Será que ele (ainda) é?

A recente confirmação de Michael Schumacher na equipe Mercedes-Petronas (ex Brawn) para a temporada 2010 deixou muitos surpresos, outros felizes, outros frustrados.

Surpresos pelo retorno de um multi-campeão, que já conquistou tudo o que um piloto poderia sonhar na carreira e que, em tese, não deveria estar mais motivado a entrar num carro e acelerar de verdade.

Felizes os que compõem a enorme legião de fãs do maior piloto que o mundo viu guiando na Fórmula 1 nos últimos 50 anos. Comparável apenas ao argentino Juan Manuel Fangio.

Frustrados os que desejam ver a renovação da Fórmula 1, com o surgimento de novos gênios, talentos a serem lapidados e desenvolvidos. Se o tedesco continuar sendo o “velho” Michael, então não vai sobrar espaço pra ninguém. Como não sobrava, enquanto ele destruía todos os adversários e quebrava todos os recordes.

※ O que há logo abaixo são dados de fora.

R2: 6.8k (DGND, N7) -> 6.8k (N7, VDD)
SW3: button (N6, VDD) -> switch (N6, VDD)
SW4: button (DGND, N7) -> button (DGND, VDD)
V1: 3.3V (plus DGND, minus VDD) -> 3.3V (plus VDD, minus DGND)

Mas uma pergunta fica sem resposta, pelo menos até a primeira volta classificatória para o GP do Bahrein, que acontecerá dia 13 de Março próximo. Será que esse Michael ainda é o Grande Schumacher?

Quanto a idade já relativamente avançada, os três anos de inatividade e o acidente sofrido numa corrida de motocicletas no início de 2009 poderão afastar este Schumacher daquele que o mundo aprendeu a admirar, aplaudir amar e, em alguns casos, tolerar e até odiar?

Há precedentes interessantes. Niki Lauda, por exemplo, abandonou a Fórmula 1 em 1979, quando guiava um fraquíssimo Brabham e via um jovem e inexperiente piloto chamado Nelson Piquet andando tão rápido quanto ele. Mas eis que, anos depois, o Austríaco recebe um convite da McLaren para voltar às pistas em 1982. Após apenas 2 corridas de adaptação, Lauda venceria pela McLaren em Long Beach e ainda venceria uma segunda prova, o Grande Prêmio da Inglaterra. Mais do que isso, em 1984 conseguiu alcançar mais um campeonato mundial, com meio ponto de vantagem sobre um talentoso e jovem piloto chamado Alain Prost, com quem Lauda também dividia a equipe.

Não obstante, os tempos são outros. A Fórmula 1 é outra, exigindo muito mais dos pilotos tanto no aspecto físico quanto no conhecimento técnico dos carros – eles mudaram radicalmente nos últimos anos. Schumacher terá, seguramente, muito mais dificuldades do que Niki Lauda para se tornar competitivo de novo.

Sem dúvida nenhuma, a volta de Michael tempera o campeonato de 2010. Propõe aos outros pilotos mais que um adversário ser batido. Schumacher é uma lenda. Pode-se ver brilhando nos olhos a vontade de jovens talentos como Vettel e Hamilton em dividir as pistas, disputando contra o Maior de Todos.

Esperemos então para ver o tamanho desse velho Michael, e saber se ele ainda é capaz de ser o Schumacher que o Mundo conheceu.